**What you should do:** Extract every line of the material below that contains the string "offsetDistance".

**Data provided:**
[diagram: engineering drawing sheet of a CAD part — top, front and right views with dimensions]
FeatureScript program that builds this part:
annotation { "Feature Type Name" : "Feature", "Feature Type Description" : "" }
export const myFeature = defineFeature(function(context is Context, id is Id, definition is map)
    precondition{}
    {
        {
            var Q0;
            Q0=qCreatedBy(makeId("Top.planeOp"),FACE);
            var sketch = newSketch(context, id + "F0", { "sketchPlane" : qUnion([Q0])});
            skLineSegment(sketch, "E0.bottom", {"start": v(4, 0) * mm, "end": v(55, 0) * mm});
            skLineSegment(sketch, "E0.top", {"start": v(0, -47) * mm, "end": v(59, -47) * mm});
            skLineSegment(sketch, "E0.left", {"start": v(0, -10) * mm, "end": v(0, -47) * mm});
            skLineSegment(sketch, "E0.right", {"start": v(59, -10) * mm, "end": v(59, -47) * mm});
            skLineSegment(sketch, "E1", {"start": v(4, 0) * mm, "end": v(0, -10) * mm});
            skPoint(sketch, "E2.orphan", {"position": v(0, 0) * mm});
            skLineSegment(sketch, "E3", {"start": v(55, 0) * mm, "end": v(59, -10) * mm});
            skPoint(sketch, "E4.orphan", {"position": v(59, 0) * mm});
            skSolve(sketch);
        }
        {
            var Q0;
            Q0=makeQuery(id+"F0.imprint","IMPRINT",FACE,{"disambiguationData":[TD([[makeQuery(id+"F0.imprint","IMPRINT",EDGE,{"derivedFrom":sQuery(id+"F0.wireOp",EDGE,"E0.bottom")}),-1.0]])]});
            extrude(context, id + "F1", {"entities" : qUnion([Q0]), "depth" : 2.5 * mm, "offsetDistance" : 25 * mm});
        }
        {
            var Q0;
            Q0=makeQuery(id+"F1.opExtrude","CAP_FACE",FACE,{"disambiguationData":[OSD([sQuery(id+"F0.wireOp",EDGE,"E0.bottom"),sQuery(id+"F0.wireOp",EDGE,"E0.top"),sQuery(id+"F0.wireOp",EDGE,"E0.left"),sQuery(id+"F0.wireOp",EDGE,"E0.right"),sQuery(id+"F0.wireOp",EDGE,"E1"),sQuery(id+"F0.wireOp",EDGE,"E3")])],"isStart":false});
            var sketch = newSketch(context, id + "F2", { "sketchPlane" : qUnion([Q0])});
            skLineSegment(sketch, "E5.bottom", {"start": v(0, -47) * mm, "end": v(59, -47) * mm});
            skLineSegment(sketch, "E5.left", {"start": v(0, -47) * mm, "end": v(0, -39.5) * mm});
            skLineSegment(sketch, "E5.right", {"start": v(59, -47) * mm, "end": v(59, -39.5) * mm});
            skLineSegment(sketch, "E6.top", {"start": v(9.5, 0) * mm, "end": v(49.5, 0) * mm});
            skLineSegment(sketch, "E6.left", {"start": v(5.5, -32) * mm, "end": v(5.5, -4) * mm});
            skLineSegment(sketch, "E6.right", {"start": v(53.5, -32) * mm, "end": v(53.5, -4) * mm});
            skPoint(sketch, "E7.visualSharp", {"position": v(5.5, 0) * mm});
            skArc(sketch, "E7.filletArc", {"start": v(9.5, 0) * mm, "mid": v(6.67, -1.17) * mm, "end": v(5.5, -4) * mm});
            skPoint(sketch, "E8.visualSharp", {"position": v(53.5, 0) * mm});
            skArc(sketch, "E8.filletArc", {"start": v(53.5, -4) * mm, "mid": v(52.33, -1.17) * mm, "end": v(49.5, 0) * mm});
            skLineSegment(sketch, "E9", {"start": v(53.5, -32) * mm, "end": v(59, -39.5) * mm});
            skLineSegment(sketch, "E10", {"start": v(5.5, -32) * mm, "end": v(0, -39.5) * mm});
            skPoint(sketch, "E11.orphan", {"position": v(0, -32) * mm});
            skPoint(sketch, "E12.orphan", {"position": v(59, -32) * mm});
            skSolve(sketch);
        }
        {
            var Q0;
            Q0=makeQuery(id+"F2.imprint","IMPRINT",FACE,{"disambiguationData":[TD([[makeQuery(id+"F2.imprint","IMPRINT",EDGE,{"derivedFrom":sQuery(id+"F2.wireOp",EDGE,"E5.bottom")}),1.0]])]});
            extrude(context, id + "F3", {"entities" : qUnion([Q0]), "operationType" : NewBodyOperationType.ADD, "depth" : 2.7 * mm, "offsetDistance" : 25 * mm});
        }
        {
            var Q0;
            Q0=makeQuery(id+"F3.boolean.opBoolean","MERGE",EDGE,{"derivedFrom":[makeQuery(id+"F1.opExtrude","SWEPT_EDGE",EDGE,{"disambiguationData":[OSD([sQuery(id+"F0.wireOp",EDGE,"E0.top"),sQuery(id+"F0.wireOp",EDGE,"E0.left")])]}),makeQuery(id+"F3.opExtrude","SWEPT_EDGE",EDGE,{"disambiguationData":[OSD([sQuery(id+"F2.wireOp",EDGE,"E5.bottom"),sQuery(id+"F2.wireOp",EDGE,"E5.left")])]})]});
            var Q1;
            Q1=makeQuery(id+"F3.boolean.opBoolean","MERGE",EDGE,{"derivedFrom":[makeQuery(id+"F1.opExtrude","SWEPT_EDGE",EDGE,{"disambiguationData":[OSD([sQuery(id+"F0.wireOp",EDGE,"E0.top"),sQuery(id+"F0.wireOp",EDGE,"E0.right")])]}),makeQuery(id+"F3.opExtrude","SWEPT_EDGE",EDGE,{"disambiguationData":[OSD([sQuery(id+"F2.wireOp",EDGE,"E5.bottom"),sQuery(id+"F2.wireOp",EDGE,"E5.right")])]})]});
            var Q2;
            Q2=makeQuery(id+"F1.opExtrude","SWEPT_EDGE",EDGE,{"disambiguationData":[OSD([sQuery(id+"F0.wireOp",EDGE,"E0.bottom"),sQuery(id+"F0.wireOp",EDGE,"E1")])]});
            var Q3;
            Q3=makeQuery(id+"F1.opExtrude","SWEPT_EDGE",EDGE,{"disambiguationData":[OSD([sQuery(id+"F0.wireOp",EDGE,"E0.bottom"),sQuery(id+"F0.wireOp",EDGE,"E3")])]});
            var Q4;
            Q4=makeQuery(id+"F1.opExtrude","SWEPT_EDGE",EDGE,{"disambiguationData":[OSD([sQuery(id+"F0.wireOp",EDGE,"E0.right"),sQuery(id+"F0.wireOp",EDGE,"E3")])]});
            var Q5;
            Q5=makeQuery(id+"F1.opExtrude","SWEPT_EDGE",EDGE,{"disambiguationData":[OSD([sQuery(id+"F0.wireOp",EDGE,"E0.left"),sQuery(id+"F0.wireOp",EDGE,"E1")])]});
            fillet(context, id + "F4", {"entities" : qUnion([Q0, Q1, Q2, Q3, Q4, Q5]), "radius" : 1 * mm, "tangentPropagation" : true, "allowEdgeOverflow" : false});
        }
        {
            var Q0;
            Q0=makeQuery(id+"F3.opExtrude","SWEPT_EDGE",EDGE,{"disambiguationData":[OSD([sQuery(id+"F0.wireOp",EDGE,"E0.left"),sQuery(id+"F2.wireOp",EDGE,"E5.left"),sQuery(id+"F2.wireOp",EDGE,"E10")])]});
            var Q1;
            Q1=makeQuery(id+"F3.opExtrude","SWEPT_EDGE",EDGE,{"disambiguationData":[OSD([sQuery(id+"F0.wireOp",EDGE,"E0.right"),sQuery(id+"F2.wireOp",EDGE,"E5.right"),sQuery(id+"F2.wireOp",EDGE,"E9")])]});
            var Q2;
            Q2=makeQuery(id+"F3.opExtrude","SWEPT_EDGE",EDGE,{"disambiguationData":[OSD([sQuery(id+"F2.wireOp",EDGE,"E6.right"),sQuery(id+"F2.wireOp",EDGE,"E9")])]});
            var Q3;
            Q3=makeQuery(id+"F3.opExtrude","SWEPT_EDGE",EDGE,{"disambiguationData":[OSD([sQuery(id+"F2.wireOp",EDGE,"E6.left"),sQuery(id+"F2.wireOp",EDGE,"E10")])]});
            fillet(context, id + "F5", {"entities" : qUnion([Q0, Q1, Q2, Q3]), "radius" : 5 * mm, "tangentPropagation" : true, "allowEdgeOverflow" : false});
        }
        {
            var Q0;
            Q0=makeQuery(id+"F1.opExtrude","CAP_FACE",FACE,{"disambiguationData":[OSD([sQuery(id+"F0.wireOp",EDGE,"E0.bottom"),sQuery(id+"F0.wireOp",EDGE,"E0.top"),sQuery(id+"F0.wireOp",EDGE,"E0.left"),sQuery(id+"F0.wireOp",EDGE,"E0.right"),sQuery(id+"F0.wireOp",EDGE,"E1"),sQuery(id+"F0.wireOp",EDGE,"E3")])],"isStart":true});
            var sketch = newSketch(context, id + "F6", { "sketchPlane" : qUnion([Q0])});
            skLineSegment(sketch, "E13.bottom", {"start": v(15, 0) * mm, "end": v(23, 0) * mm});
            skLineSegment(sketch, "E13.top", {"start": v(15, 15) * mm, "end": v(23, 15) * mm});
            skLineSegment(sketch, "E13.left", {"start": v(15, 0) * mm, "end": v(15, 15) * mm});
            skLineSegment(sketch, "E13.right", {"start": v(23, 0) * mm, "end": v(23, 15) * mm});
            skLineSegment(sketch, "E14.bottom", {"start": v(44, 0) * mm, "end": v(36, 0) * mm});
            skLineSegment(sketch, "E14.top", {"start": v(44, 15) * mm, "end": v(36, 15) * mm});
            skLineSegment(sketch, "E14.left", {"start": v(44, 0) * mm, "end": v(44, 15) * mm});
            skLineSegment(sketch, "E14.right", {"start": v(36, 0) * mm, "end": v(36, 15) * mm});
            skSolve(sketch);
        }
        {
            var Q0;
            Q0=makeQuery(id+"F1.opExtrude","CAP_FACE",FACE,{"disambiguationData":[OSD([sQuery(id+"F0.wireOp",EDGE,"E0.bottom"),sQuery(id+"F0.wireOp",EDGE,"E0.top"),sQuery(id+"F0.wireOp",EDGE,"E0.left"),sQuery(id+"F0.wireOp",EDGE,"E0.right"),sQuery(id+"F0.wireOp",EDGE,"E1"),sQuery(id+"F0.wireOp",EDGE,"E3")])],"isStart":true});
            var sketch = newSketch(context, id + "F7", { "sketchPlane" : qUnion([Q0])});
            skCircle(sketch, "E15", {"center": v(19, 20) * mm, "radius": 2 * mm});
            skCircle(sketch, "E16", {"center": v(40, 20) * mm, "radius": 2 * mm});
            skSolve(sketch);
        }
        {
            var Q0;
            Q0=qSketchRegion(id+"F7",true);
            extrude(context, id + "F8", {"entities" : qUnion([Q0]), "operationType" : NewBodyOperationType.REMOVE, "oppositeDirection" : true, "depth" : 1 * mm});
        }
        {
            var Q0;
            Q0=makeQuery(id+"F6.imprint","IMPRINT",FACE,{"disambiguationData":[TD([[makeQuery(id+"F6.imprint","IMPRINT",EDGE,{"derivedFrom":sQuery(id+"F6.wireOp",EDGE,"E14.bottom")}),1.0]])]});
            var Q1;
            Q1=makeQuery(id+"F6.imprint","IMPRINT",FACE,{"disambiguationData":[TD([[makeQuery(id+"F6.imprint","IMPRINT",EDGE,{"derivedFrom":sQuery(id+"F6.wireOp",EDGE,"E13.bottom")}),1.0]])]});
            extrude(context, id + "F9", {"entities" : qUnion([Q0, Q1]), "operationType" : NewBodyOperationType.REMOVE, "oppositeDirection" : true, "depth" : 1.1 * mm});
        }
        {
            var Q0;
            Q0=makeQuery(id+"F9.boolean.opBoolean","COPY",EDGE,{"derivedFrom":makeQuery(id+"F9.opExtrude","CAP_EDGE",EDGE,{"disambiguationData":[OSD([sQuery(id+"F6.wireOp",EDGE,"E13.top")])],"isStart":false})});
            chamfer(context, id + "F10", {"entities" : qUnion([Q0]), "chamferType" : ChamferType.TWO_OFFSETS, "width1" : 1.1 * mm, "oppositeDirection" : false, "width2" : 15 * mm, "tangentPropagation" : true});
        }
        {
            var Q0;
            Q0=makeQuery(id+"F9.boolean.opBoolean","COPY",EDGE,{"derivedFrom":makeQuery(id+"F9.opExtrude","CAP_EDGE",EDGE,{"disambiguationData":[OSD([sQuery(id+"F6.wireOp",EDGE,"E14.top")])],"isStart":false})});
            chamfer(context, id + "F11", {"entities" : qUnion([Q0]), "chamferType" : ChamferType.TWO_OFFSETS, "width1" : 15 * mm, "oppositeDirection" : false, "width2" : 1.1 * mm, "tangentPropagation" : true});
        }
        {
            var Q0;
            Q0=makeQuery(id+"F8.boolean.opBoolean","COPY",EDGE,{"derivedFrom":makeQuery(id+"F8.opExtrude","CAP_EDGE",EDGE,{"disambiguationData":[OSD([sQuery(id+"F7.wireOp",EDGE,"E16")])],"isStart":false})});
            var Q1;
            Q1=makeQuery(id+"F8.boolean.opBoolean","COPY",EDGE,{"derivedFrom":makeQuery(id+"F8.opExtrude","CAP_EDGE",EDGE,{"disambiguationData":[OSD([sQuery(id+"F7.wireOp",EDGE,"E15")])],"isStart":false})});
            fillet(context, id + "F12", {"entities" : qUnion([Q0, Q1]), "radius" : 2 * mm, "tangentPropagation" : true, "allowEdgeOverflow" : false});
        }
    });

**Reply to the task:**
            extrude(context, id + "F1", {"entities" : qUnion([Q0]), "depth" : 2.5 * mm, "offsetDistance" : 25 * mm});
            extrude(context, id + "F3", {"entities" : qUnion([Q0]), "operationType" : NewBodyOperationType.ADD, "depth" : 2.7 * mm, "offsetDistance" : 25 * mm});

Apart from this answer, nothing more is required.